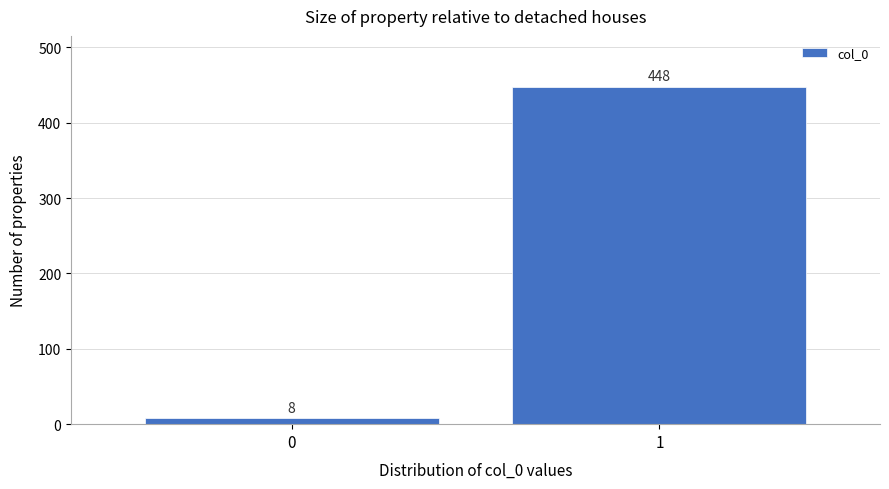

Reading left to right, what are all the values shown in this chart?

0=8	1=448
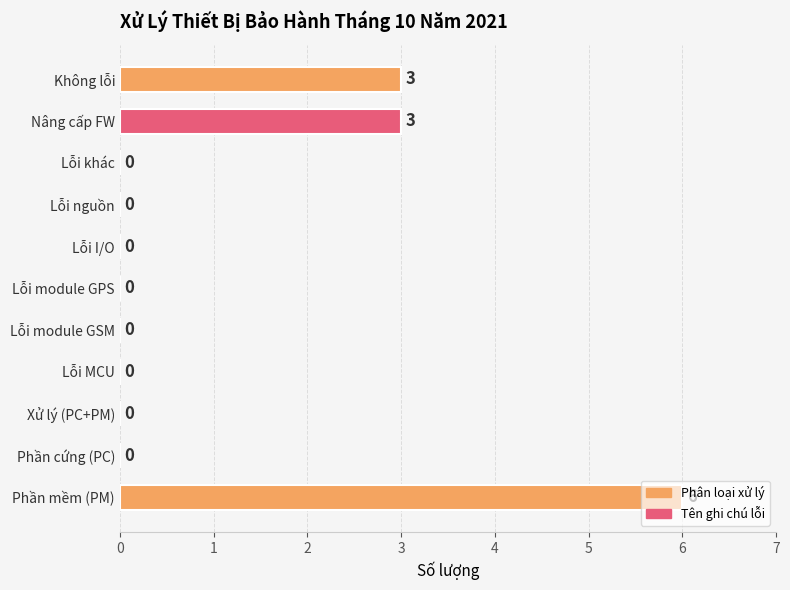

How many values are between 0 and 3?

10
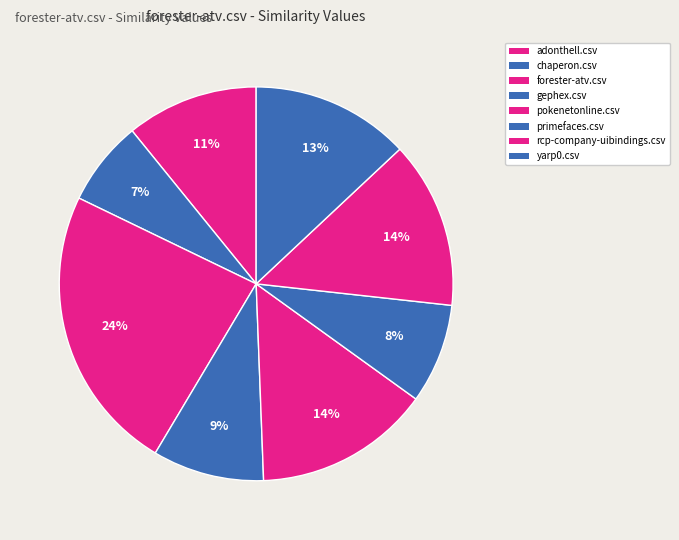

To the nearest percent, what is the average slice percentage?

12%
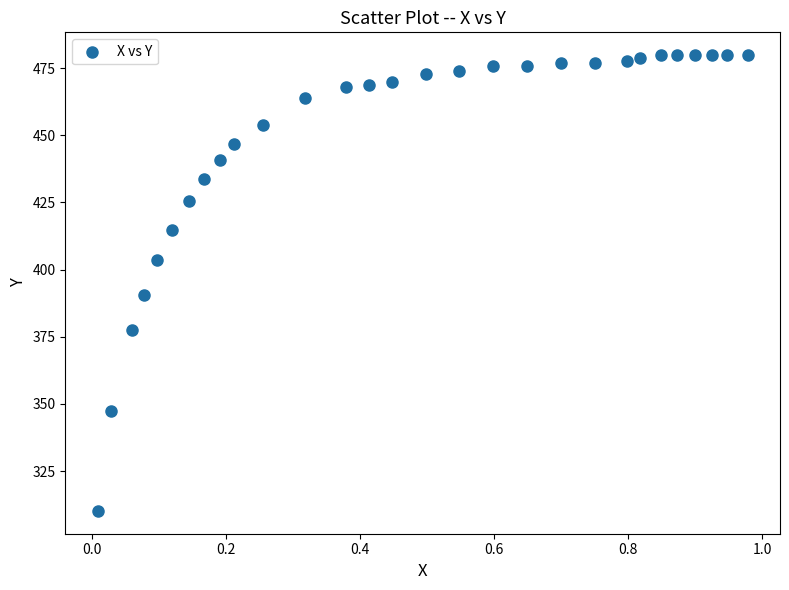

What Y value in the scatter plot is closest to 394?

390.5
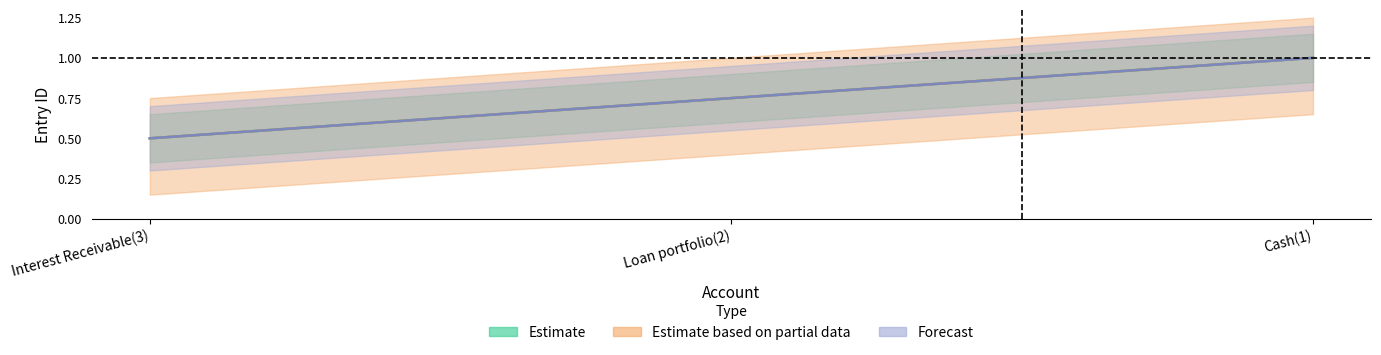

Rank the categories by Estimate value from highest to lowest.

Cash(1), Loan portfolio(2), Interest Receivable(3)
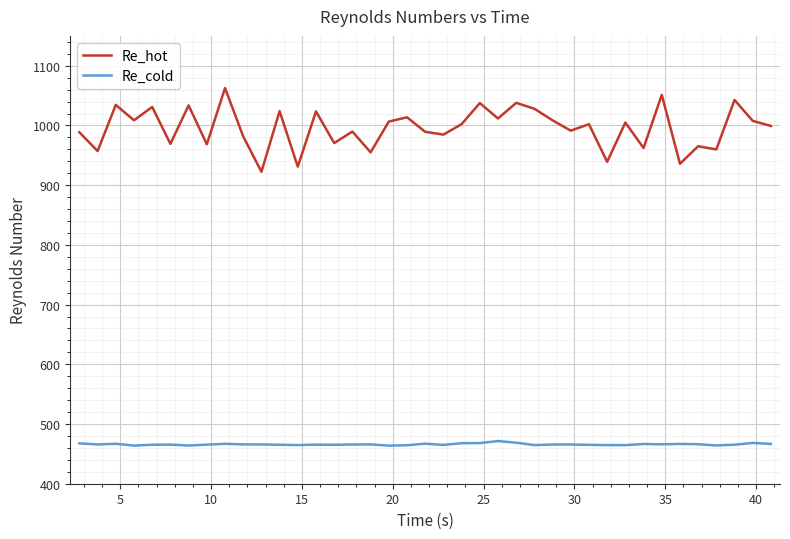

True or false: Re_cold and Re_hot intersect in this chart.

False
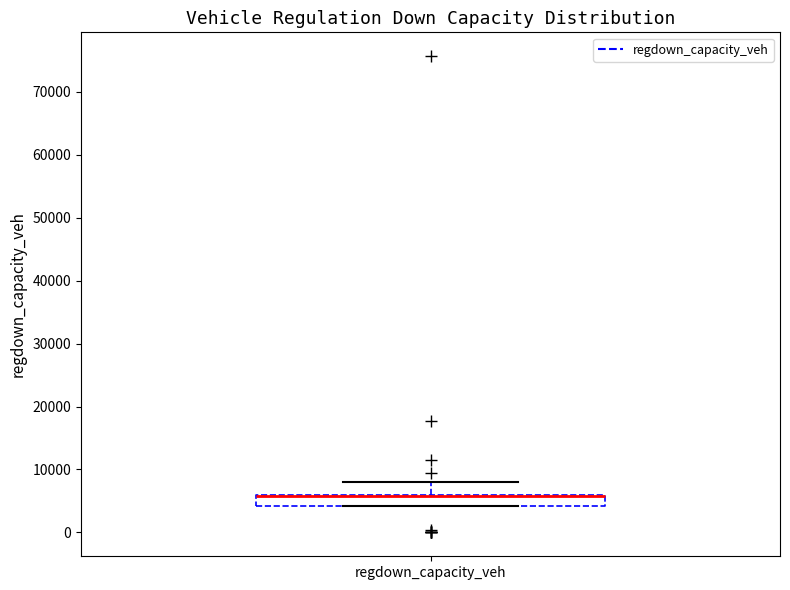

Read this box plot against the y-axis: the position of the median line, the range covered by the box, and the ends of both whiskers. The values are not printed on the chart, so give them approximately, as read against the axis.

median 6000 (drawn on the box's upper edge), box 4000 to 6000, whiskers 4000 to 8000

:::::

■ **Exercise brief**
Arrange the text lines of the rows above as a JSON list of strings, one string per line, with blank lines and the picture markers left out.

■ **Your response**
[
  "Reading left to right, what are all the values shown in this chart?",
  "0=8\t1=448",
  "How many values are between 0 and 3?",
  "10",
  "To the nearest percent, what is the average slice percentage?",
  "12%",
  "What Y value in the scatter plot is closest to 394?",
  "390.5",
  "Rank the categories by Estimate value from highest to lowest.",
  "Cash(1), Loan portfolio(2), Interest Receivable(3)",
  "True or false: Re_cold and Re_hot intersect in this chart.",
  "False",
  "Read this box plot against the y-axis: the position of the median line, the range covered by the box, and the ends of both whiskers. The values are not printed on the chart, so give them approximately, as read against the axis.",
  "median 6000 (drawn on the box's upper edge), box 4000 to 6000, whiskers 4000 to 8000"
]